- Selected passage:
# Any Big Deer Shot



## Townsend (Oct 12, 2004)

Has anybody shot any big deer this year.


----------



## GunRunner (Oct 18, 2004)

i dont have the link handy, but i busted a couple of nice ones this year ( california blacktails)


----------



## G7 (Aug 25, 2003)

I shot this guy last Sunday at 8 in the morning. He was all by himself walking on my bow trail. I have sat in that specific stand over 20 times this fall and he finally ventured out. I know he and a few other shooters were around, but could never get them with my bow. This was my first deer with a muzzleloader and it did a nice job. It looks like he will be in the 150 class. It makes all those cold mornings worth it!


----------



## djleye (Nov 14, 2002)

Wow, nice deer!!!!


----------



## Dave K. (Aug 28, 2003)

Good job man!!!

That's a nice lookin deer!


----------



## KEN W (Feb 22, 2002)

- Brief 1: List the username in each post header of the deer-hunting thread, in order of appearance.
- Brief 2: From the deer-hunting thread, pull out the passage that begins at "## G7 (Aug 25, 2003)" and stops after "mornings worth it!".

- Data below:
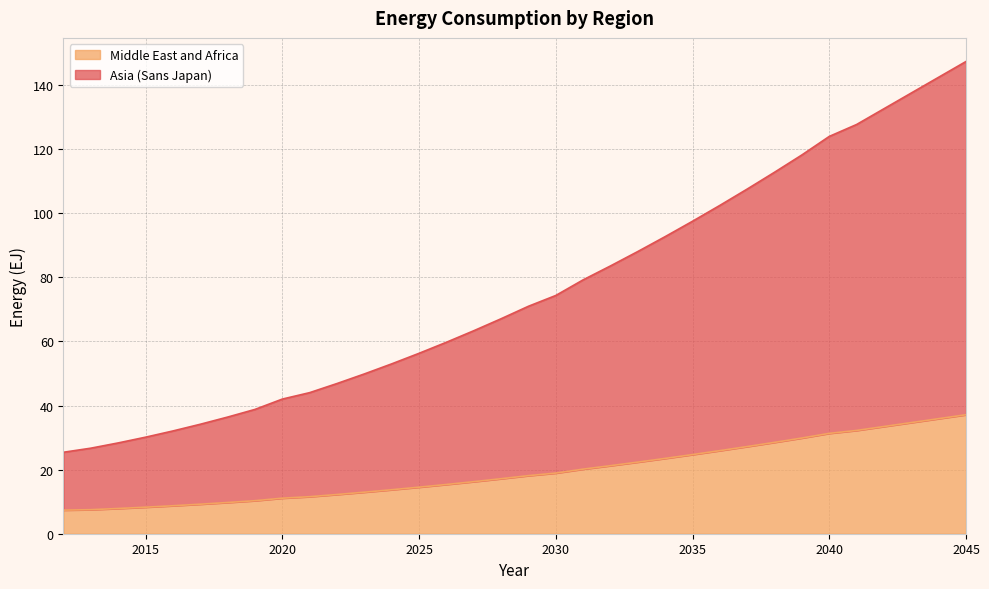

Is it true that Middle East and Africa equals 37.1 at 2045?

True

- Answer box 1:
Townsend
GunRunner
G7
djleye
Dave K.
KEN W

- Answer box 2:
## G7 (Aug 25, 2003)

I shot this guy last Sunday at 8 in the morning. He was all by himself walking on my bow trail. I have sat in that specific stand over 20 times this fall and he finally ventured out. I know he and a few other shooters were around, but could never get them with my bow. This was my first deer with a muzzleloader and it did a nice job. It looks like he will be in the 150 class. It makes all those cold mornings worth it!